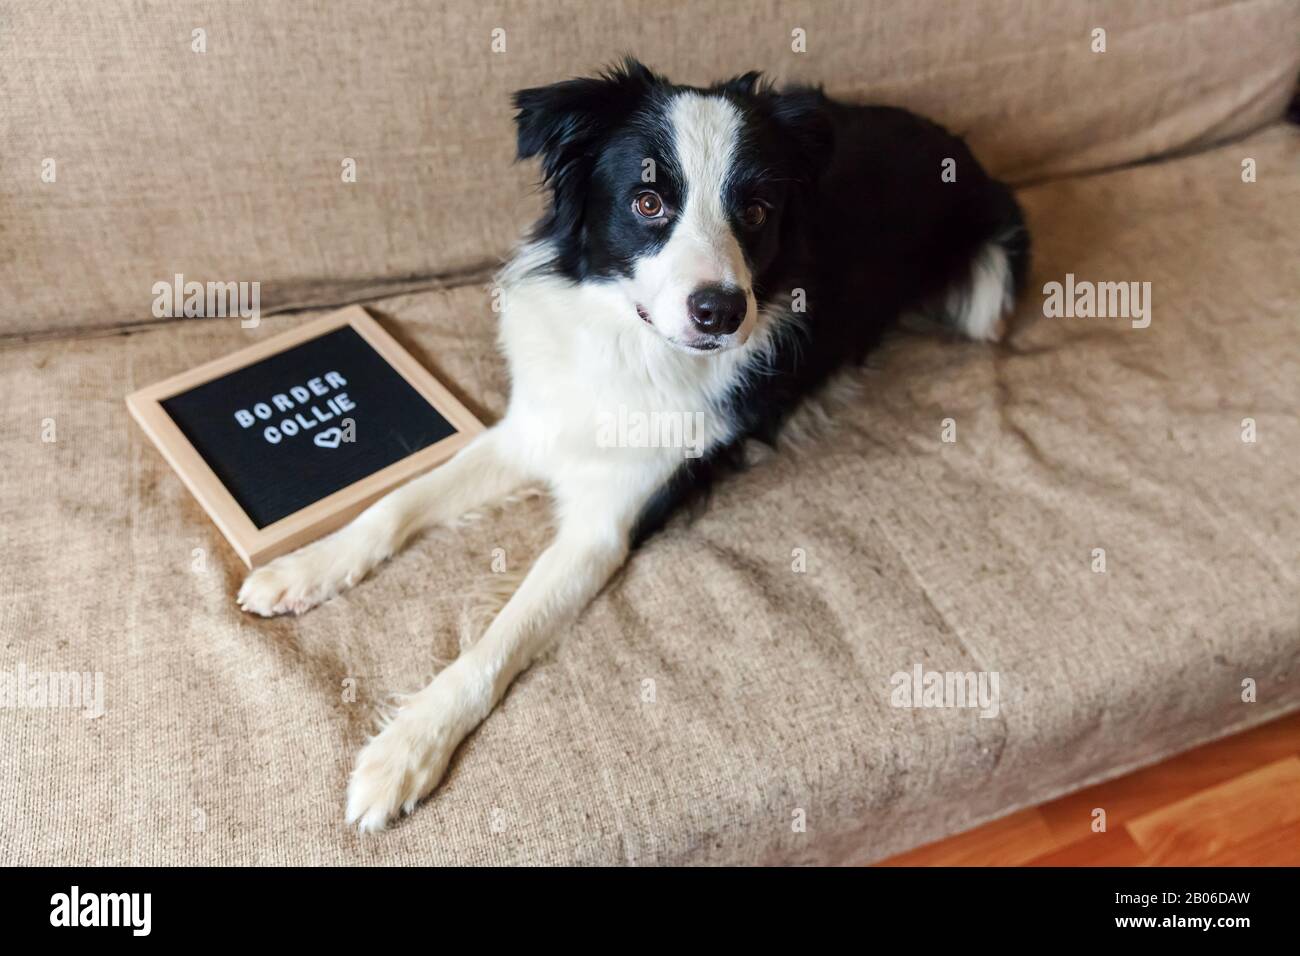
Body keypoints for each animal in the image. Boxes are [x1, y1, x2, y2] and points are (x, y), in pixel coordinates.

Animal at [236, 57, 1024, 832]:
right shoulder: (535, 425)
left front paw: (406, 749)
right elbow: (396, 504)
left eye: (756, 212)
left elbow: (499, 637)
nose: (720, 311)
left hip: (987, 288)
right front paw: (304, 568)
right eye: (647, 202)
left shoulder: (606, 528)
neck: (630, 345)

──────

■ **WHAT NEEDS TO BE DONE**
Only the lines from the beginning of the records through the line bearing "right eye: (647, 202)" belong in the answer, copied word for word with pictures left out.

■ **WORKED SOLUTION**
Body keypoints for each animal in the image. Boxes are [x1, y1, x2, y2] and points are (x, y), in pixel coordinates.

Animal at [236, 57, 1024, 832]:
right shoulder: (535, 425)
left front paw: (406, 749)
right elbow: (396, 504)
left eye: (756, 212)
left elbow: (499, 637)
nose: (720, 311)
left hip: (987, 288)
right front paw: (304, 568)
right eye: (647, 202)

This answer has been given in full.